Here’s my reaction to the government’s GDP report and the Fed rate cut…
Is another big name from the 1970s attempting a comeback? Stagflation, the worst-of-both-worlds scenario in which weak growth is accompanied by robust inflation, may be on the radar again. It’s enough to conjure memories of President Gerald Ford’s ill-fated campaign to talk down prices through a “Whip Inflation Now” (WIN) campaign. The risk is evident in the latest economic numbers. Indeed, Marc Faber, the widely followed global investment adviser based in Asia believes that “we’re already in stagflation: no real economic growth–or recession–amidst inflation” in his latest Gloom Boom & Doom Report.
Certainly, the economy is teetering on the edge of recession. Government statisticians reported on Jan. 30 that gross domestic product, dragged down by the declining home market, grew at an anemic 0.6% in the final three months of 2007. The 2.2% rate for all of 2007 was the worst performance in five years……

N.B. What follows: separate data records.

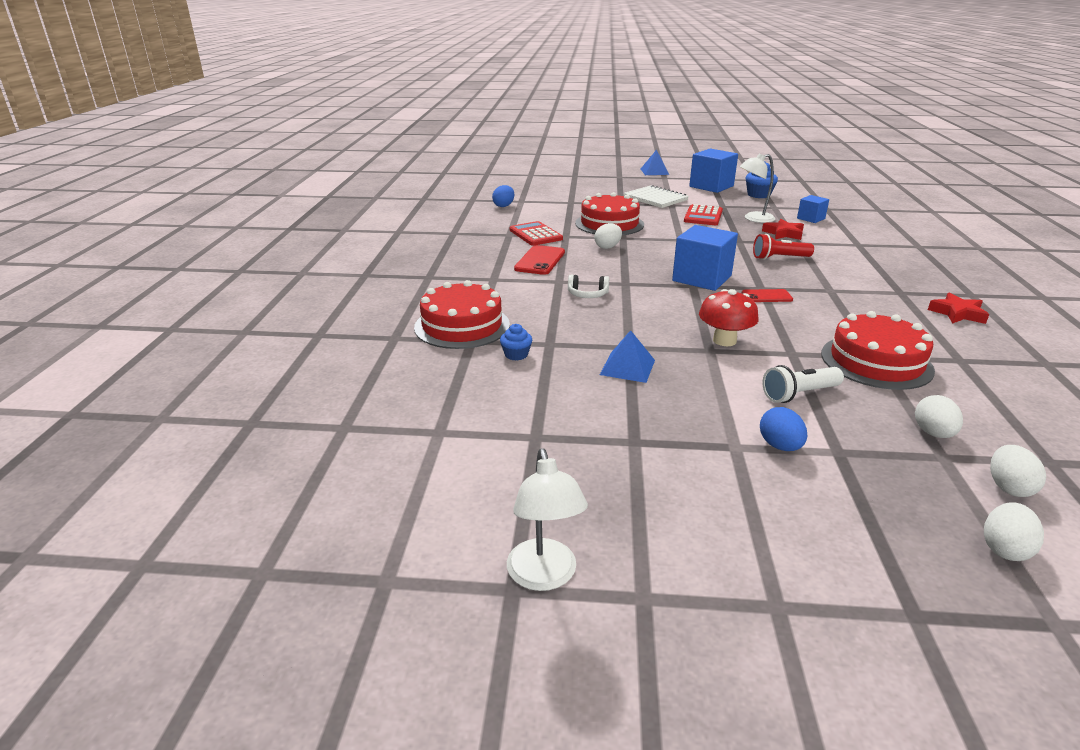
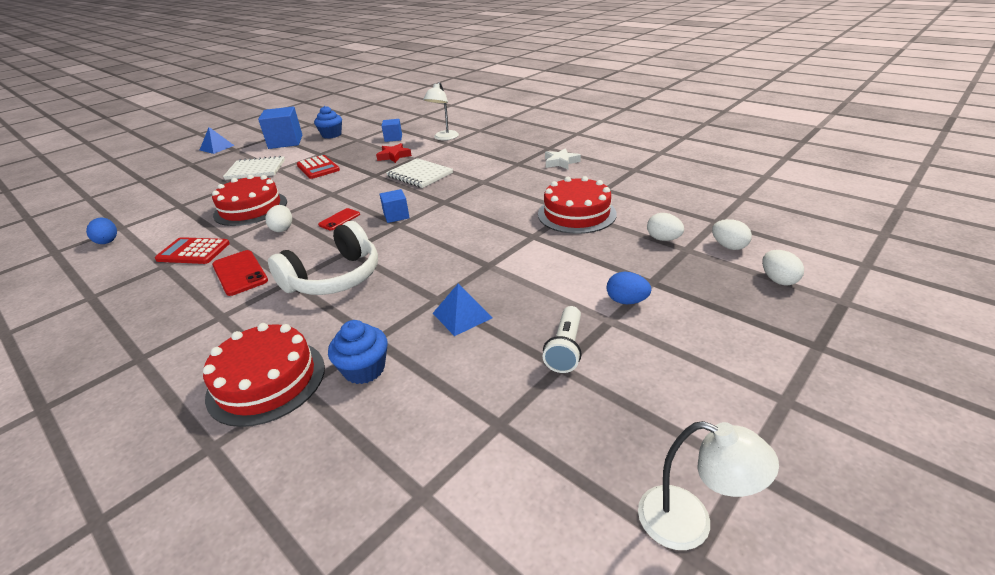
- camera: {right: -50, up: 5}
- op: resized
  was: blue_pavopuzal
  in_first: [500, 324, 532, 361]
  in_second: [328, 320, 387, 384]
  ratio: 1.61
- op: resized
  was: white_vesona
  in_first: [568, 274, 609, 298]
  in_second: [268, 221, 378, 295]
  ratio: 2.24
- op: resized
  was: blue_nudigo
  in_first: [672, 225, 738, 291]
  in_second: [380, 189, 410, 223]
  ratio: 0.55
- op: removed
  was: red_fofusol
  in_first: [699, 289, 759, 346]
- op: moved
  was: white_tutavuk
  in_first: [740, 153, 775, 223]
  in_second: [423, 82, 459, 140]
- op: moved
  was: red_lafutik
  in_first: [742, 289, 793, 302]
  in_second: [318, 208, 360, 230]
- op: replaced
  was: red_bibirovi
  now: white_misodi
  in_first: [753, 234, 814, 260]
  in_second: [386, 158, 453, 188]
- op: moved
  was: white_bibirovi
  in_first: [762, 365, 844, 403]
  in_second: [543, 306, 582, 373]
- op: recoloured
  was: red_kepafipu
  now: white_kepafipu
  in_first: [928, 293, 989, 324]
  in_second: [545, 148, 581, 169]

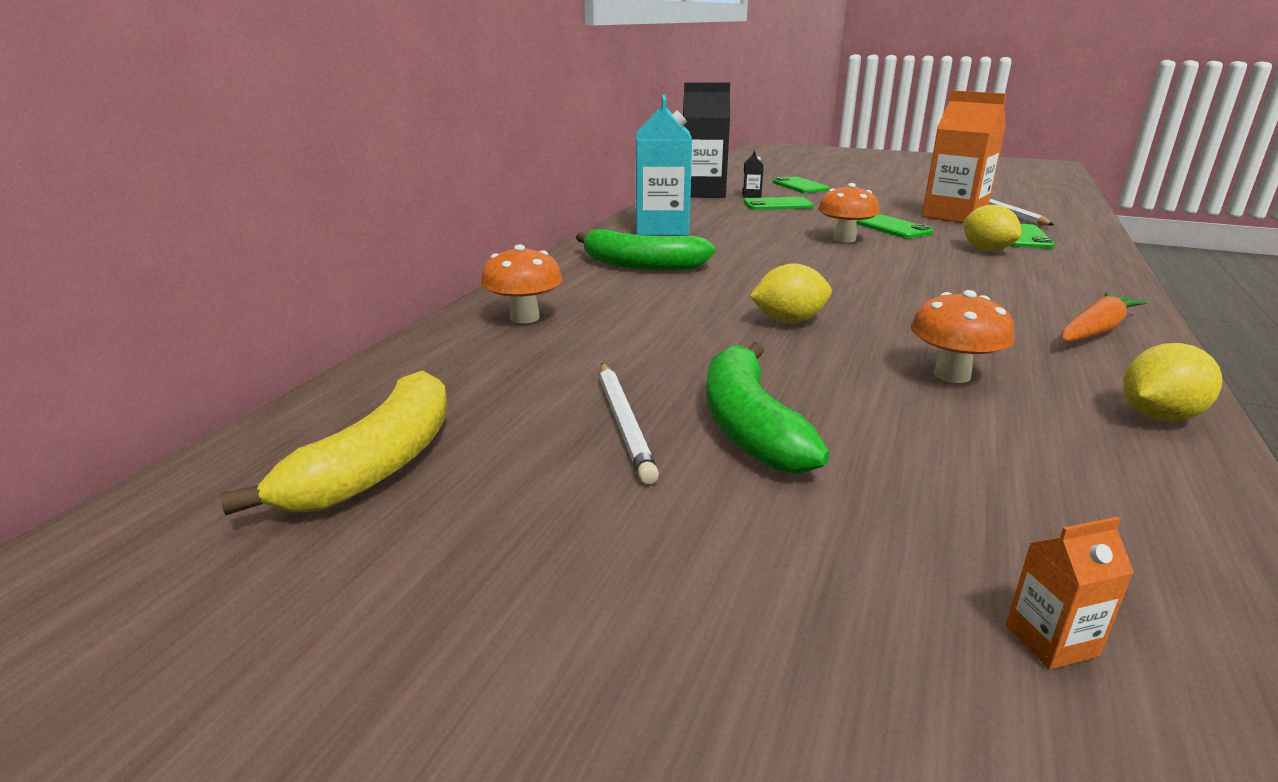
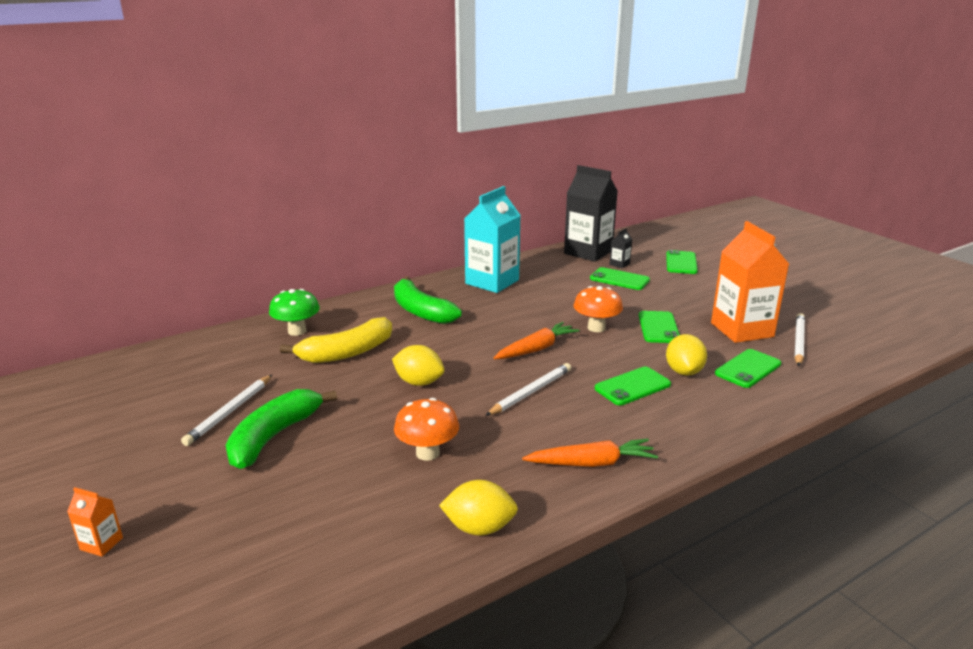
- camera: {right: 35, up: 0}
- op: moved
  was: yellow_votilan
  in_first: [220, 371, 448, 515]
  in_second: [280, 317, 392, 363]
- op: recoloured
  was: orange_fofusol
  now: green_fofusol
  in_first: [481, 244, 563, 323]
  in_second: [269, 289, 320, 336]
- op: moved
  was: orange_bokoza
  in_first: [1006, 516, 1134, 670]
  in_second: [67, 487, 123, 557]
- op: added
  now: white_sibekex
  in_second: [485, 363, 571, 416]
- op: added
  now: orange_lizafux
  in_second: [494, 322, 579, 359]
- op: added
  now: green_lafutik
  in_second: [595, 367, 671, 405]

…Yet inflation is also running hot. The GDP report has the prices of goods paid for by consumers during the fourth quarter increasing by 3.8%, up sharply from the 1.8% pace of the previous three months. The cost of living as measured by the more widely followed consumer price index rose by a steep 4.1% last year–its highest rate in 17 years–while in the last quarter of last year the CPI surged by 5.6%. No matter how it’s measured, consumer inflation is well above the Fed’s target range of 1% to 2%…
…. The risk for business, consumers, and investors is the emergence of a different kind of stagflation–call it “stagflation-lite.” It would be defined by higher-than-expected inflation rates (say, a 5.6% increase in the CPI) and lower-than-expected growth rates (like a 0.6% economic expansion).